NFPA Member Al Gray
A profile of NFPA leadership
NFPA Journal®, March/April 2008
By Lisa Nadile
On March 20, 2003, at an emergency meeting and hearing of NFPA’s Technical Committee on Assembly Occupancies, one NFPA member rose to speak. Al Gray, a fire and life safety official with the Massachusetts Bay Transit Authority, had a prepared statement, but instead spoke from the heart about his son Derek, who died at The Station nightclub four weeks earlier on February 20. His words, along with the other speakers, galvanized the meeting.
For Gray, it was the beginning of an odyssey he never thought he’d begin and wouldn’t wish on anyone. In the five years since the death of his son at age 22, Gray has spoken often at government and community hearings and to the media, whether it be radio, newspaper, or television.
"I do a lot of training, and I do a lot of speaking when I train, and if there is anything I can do to help people try to understand the hazards in life—sprinklers, evacuation, home evacuation, fire extinguishers in their homes, carbon monoxide detectors—anything that I can say, I feel that it might put some emphasis on that might save someone’s life. I feel that I accomplished something," Gray says.
His message is poignant.
"I try to remind people what happened, and I ask them if any of them have children. I’m there to remind them, because I think people have forgotten. It’s very hard to get up every day and go to work, but I tell myself if there is anything I can do, I have to do it," he says.
Gray believes NFPA can make a difference and has a challenge for the membership.
"I believe we, as [fire and life safety] professionals, should get together, work together, and get other professionals [in related industries] to work with us. I think NFPA can help with that,"
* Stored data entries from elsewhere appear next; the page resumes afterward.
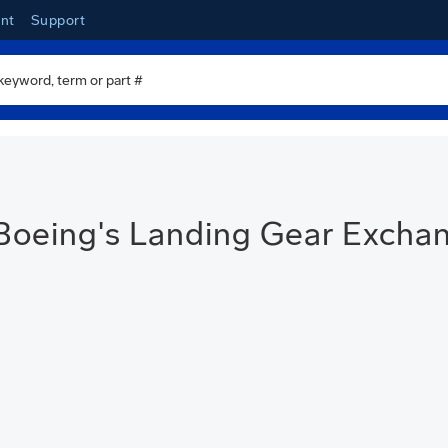
nt
Support
Boeing's Landing Gear Excha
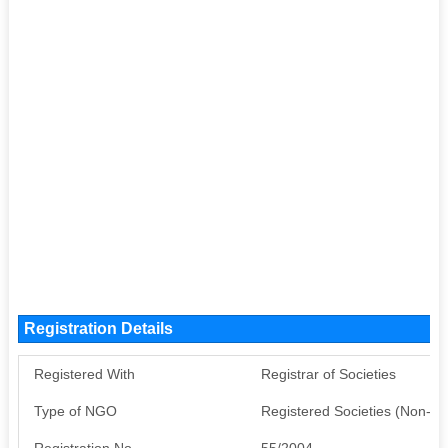
Registration Details
Registered With
Registrar of Societies
Type of NGO
Registered Societies (Non-G
Registration No
55/2004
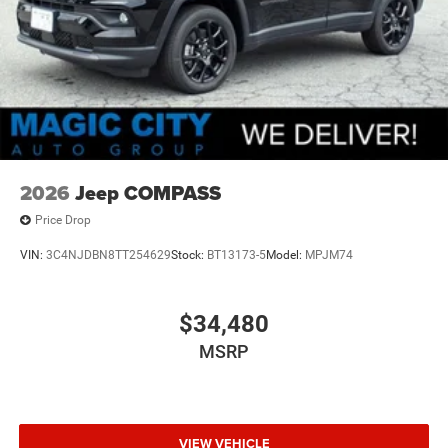
2026
Jeep COMPASS
Price Drop
VIN:
3C4NJDBN8TT254629
Stock:
BT13173-5
Model:
MPJM74
$34,480
MSRP
VIEW VEHICLE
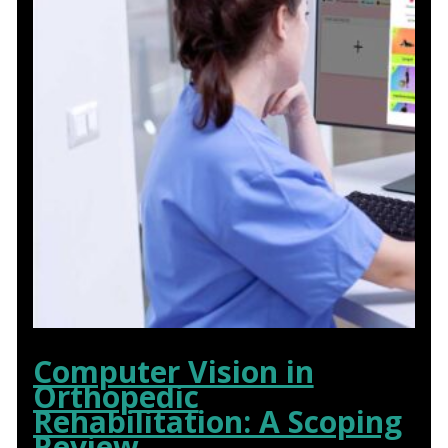
Computer Vision in
Orthopedic
Rehabilitation: A Scoping
Review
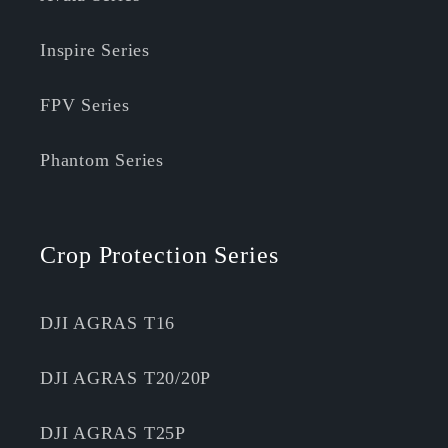
Inspire Series
FPV Series
Phantom Series
Crop Protection Series
DJI AGRAS T16
DJI AGRAS T20/20P
DJI AGRAS T25P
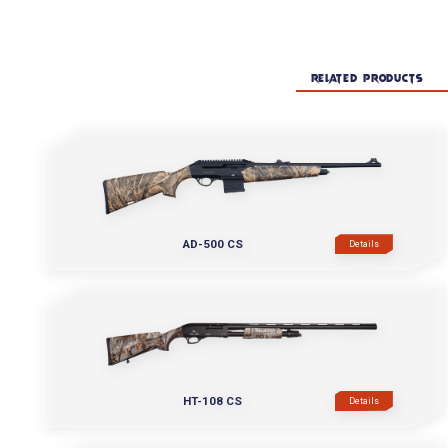
RELATED PRODUCTS
AD-500 CS
Details
HT-108 CS
Details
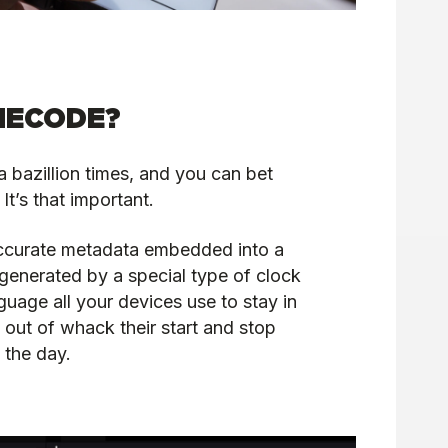
MECODE?
a bazillion times, and you can bet
It’s that important.
ccurate metadata embedded into a
s generated by a special type of clock
guage all your devices use to stay in
out of whack their start and stop
 the day.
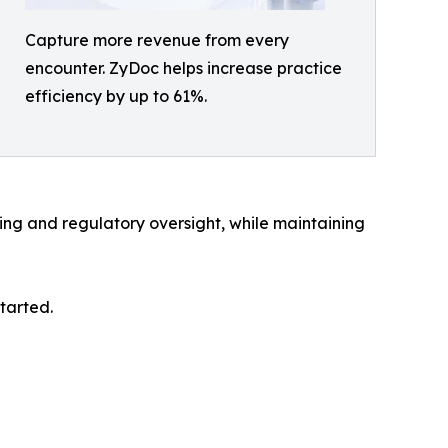
Capture more revenue from every
encounter. ZyDoc helps increase practice
efficiency by up to 61%.
ng and regulatory oversight, while maintaining
tarted.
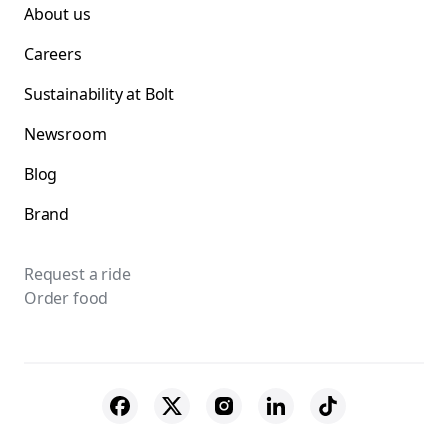
About us
Careers
Sustainability at Bolt
Newsroom
Blog
Brand
Request a ride
Order food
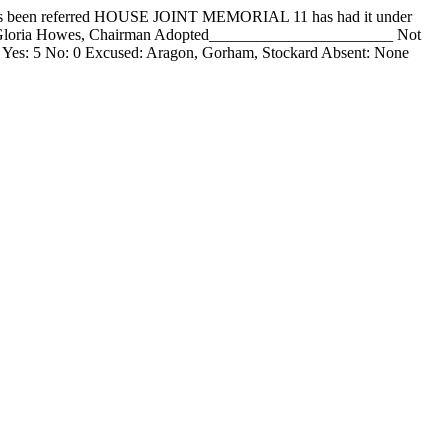
een referred HOUSE JOINT MEMORIAL 11 has had it under
__ Gloria Howes, Chairman Adopted_______________________ Not
 Yes: 5 No: 0 Excused: Aragon, Gorham, Stockard Absent: None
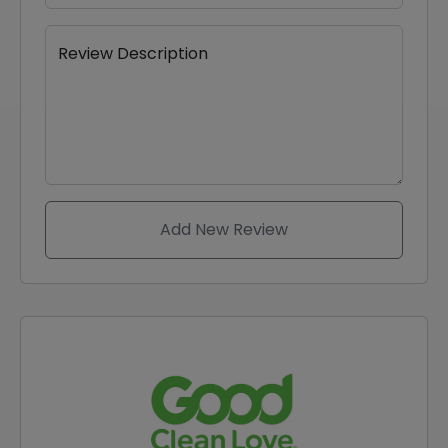
Review Description
Add New Review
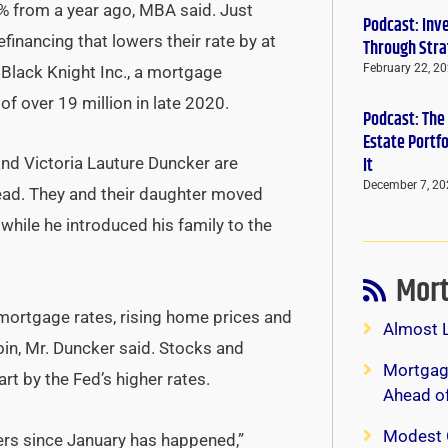
% from a year ago, MBA said. Just
Podcast: Inv
nancing that lowers their rate by at
Through Stra
February 22, 2
 Black Knight Inc., a mortgage
f over 19 million in late 2020.
Podcast: The
Estate Portf
It
and Victoria Lauture Duncker are
December 7, 20
ead. They and their daughter moved
while he introduced his family to the
Mort
 mortgage rates, rising home prices and
Almost 
coin, Mr. Duncker said. Stocks and
Mortgage
rt by the Fed’s higher rates.
Ahead o
Modest 
ers since January has happened,”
Gray believes that the networking the NFPA members do is mission-critical, as is connecting diverse groups to make safety a priority. A dialogue among building owners, local governments, fire service, and utilities, especially water purveyers (about sprinkler water fees), is very important.
"We need to work together and invite these other people to our meetings. Whatever it takes, we can do it," he says.